The Malaysian Automotive Association (MAA) said the three percent rise would take the industry to its highest recorded sales of 410,000 vehicles.
"Only a modest sales growth will be achieved. But if the US economy expands and Japan shows signs of recovery, it will boost local consumer confidence and spur motor sales in Malaysia," MAA president Aishah Ahmad told AFP.
Sales growth should top the three percent level if Malaysia's economic growth is higher than the four percent assumed by MAA, she said.
In January Prime Minister Dr Mahathir Mohamad forecast 3.0 percent growth for the Malaysian economy - down from an earlier official forecast of 4.0-5.0 percent growth.
Aishah said the September terror attacks in the US had an impact on motor sales for that month but they recovered in October and the total for the year was the highest among the 10-member Association of Southeast Asian Nations.
Earlier she told reporters that the forecast of three percent was based on the fact that fewer new models are expected to be launched this year, unlike last year's introduction of a large number of new models.

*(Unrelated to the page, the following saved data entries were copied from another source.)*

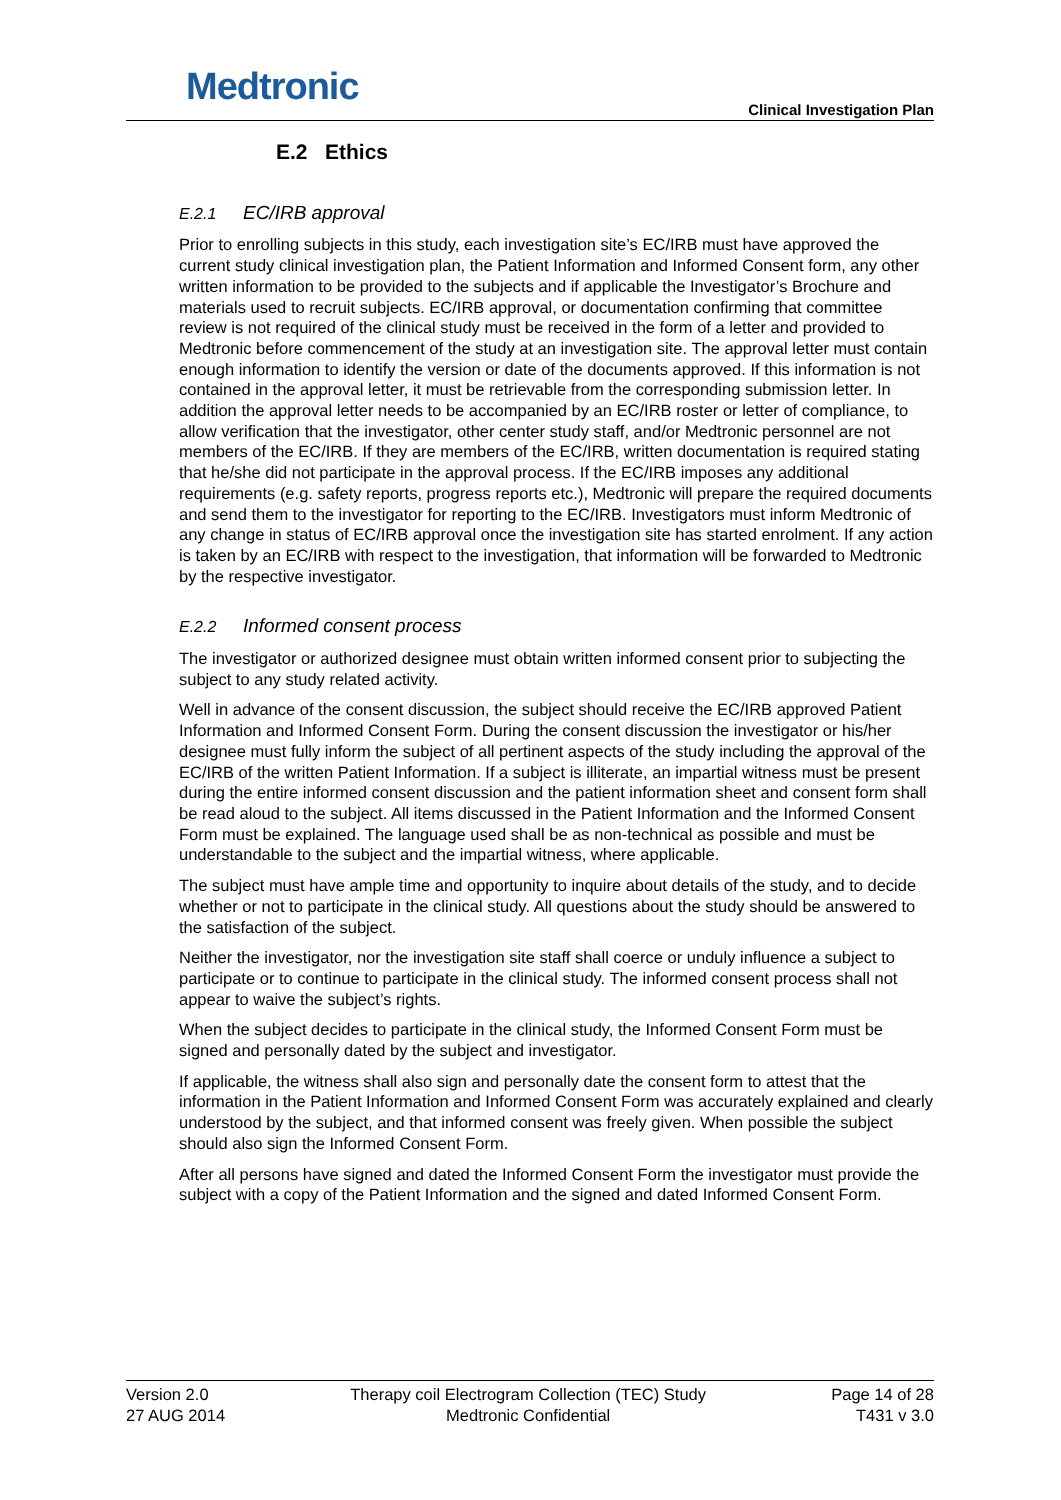Medtronic
Clinical Investigation Plan
E.2 Ethics
E.2.1 EC/IRB approval
Prior to enrolling subjects in this study, each investigation site’s EC/IRB must have approved the current study clinical investigation plan, the Patient Information and Informed Consent form, any other written information to be provided to the subjects and if applicable the Investigator’s Brochure and materials used to recruit subjects. EC/IRB approval, or documentation confirming that committee review is not required of the clinical study must be received in the form of a letter and provided to Medtronic before commencement of the study at an investigation site. The approval letter must contain enough information to identify the version or date of the documents approved. If this information is not contained in the approval letter, it must be retrievable from the corresponding submission letter. In addition the approval letter needs to be accompanied by an EC/IRB roster or letter of compliance, to allow verification that the investigator, other center study staff, and/or Medtronic personnel are not members of the EC/IRB. If they are members of the EC/IRB, written documentation is required stating that he/she did not participate in the approval process. If the EC/IRB imposes any additional requirements (e.g. safety reports, progress reports etc.), Medtronic will prepare the required documents and send them to the investigator for reporting to the EC/IRB. Investigators must inform Medtronic of any change in status of EC/IRB approval once the investigation site has started enrolment. If any action is taken by an EC/IRB with respect to the investigation, that information will be forwarded to Medtronic by the respective investigator.
E.2.2 Informed consent process
The investigator or authorized designee must obtain written informed consent prior to subjecting the subject to any study related activity.
Well in advance of the consent discussion, the subject should receive the EC/IRB approved Patient Information and Informed Consent Form. During the consent discussion the investigator or his/her designee must fully inform the subject of all pertinent aspects of the study including the approval of the EC/IRB of the written Patient Information. If a subject is illiterate, an impartial witness must be present during the entire informed consent discussion and the patient information sheet and consent form shall be read aloud to the subject. All items discussed in the Patient Information and the Informed Consent Form must be explained. The language used shall be as non-technical as possible and must be understandable to the subject and the impartial witness, where applicable.
The subject must have ample time and opportunity to inquire about details of the study, and to decide whether or not to participate in the clinical study. All questions about the study should be answered to the satisfaction of the subject.
Neither the investigator, nor the investigation site staff shall coerce or unduly influence a subject to participate or to continue to participate in the clinical study. The informed consent process shall not appear to waive the subject’s rights.
When the subject decides to participate in the clinical study, the Informed Consent Form must be signed and personally dated by the subject and investigator.
If applicable, the witness shall also sign and personally date the consent form to attest that the information in the Patient Information and Informed Consent Form was accurately explained and clearly understood by the subject, and that informed consent was freely given. When possible the subject should also sign the Informed Consent Form.
After all persons have signed and dated the Informed Consent Form the investigator must provide the subject with a copy of the Patient Information and the signed and dated Informed Consent Form.
Version 2.0
27 AUG 2014
Therapy coil Electrogram Collection (TEC) Study
Medtronic Confidential
Page 14 of 28
T431 v 3.0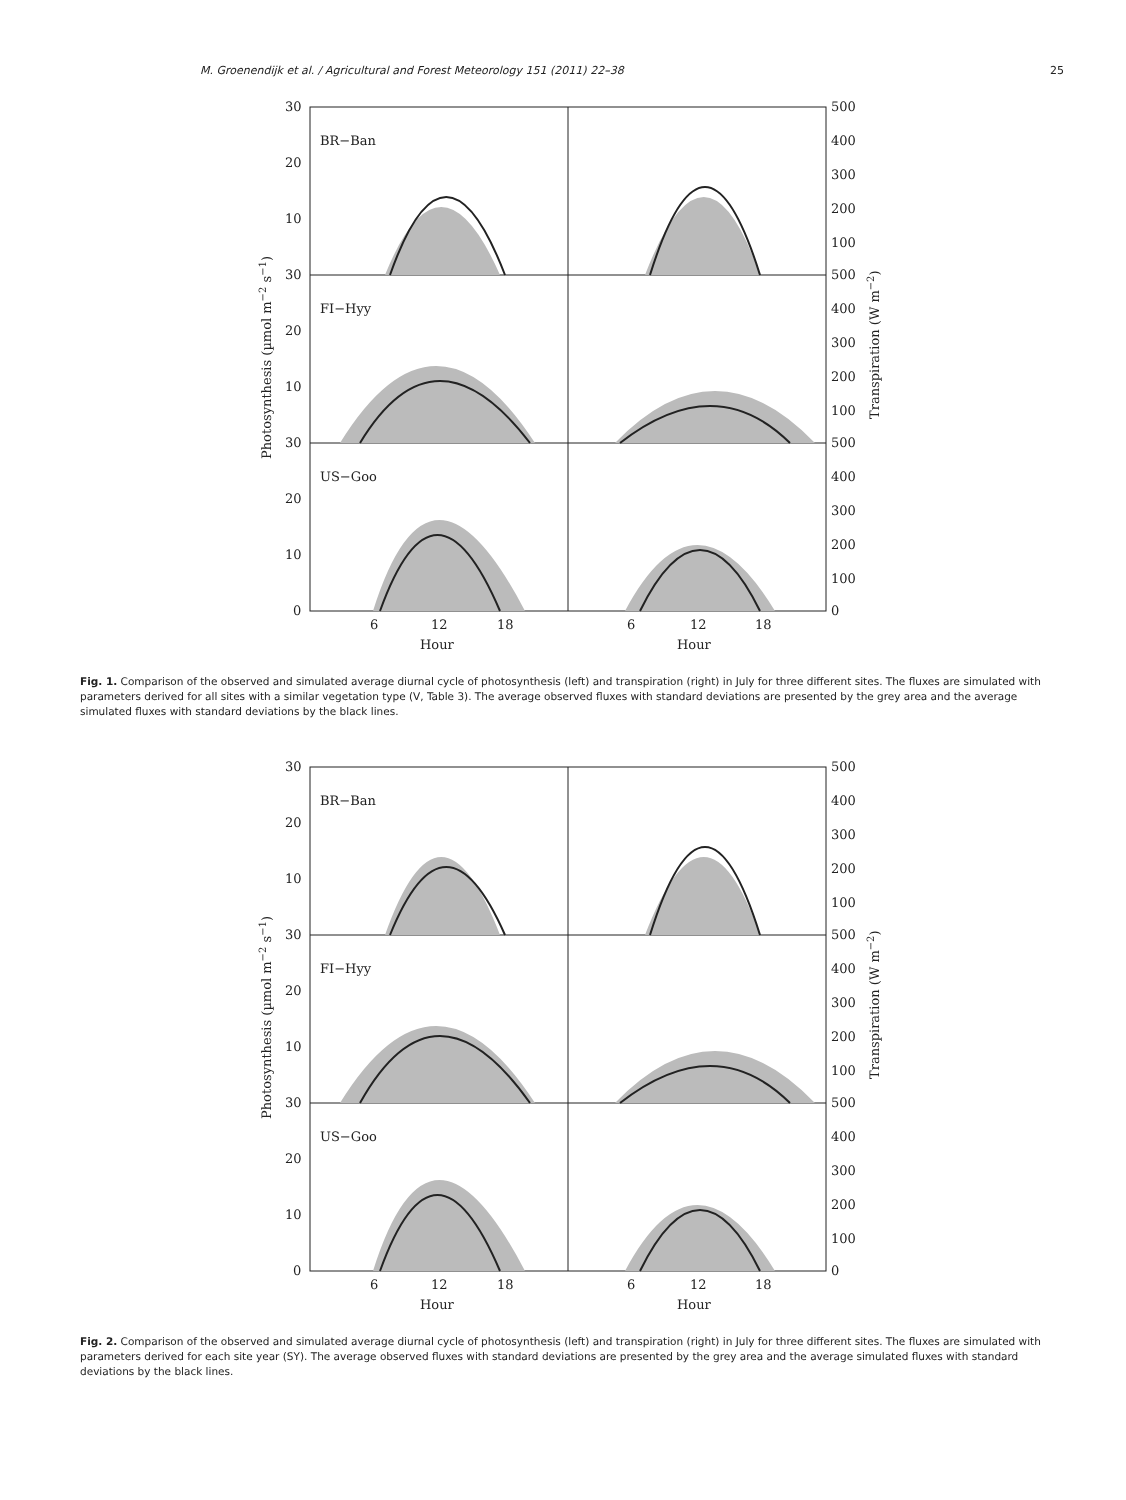M. Groenendijk et al. / Agricultural and Forest Meteorology 151 (2011) 22–38 25
BR−Ban
FI−Hyy
US−Goo
30
20
10
30
20
10
30
20
10
0
500
400
300
200
100
500
400
300
200
100
500
400
300
200
100
0
6
12
18
6
12
18
Hour
Hour
Photosynthesis (µmol m−2 s−1)
Transpiration (W m−2)
Fig. 1. Comparison of the observed and simulated average diurnal cycle of photosynthesis (left) and transpiration (right) in July for three different sites. The fluxes are simulated with parameters derived for all sites with a similar vegetation type (V, Table 3). The average observed fluxes with standard deviations are presented by the grey area and the average simulated fluxes with standard deviations by the black lines.
BR−Ban
FI−Hyy
US−Goo
30
20
10
30
20
10
30
20
10
0
500
400
300
200
100
500
400
300
200
100
500
400
300
200
100
0
6
12
18
6
12
18
Hour
Hour
Photosynthesis (µmol m−2 s−1)
Transpiration (W m−2)
Fig. 2. Comparison of the observed and simulated average diurnal cycle of photosynthesis (left) and transpiration (right) in July for three different sites. The fluxes are simulated with parameters derived for each site year (SY). The average observed fluxes with standard deviations are presented by the grey area and the average simulated fluxes with standard deviations by the black lines.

Aishah the industry was optimistic about growth in 2002 because of low interest rates and down payments and the easy availability of hire purchase financing, along with a RM1 billion car financing package for teachers.
Aishah said strong demand for the Waja model launched by national carmaker Proton was expected to lead car sales this year.
Local cars accounted for 93 percent of last year's increased sales.
Proton led with an unchanged market share of 63 percent while Perodua maintained its market share of 29 percent.
Non-national car sales last year rose to 24,225 from 20,659 in 2000, led by Toyota, Nissan and Ford.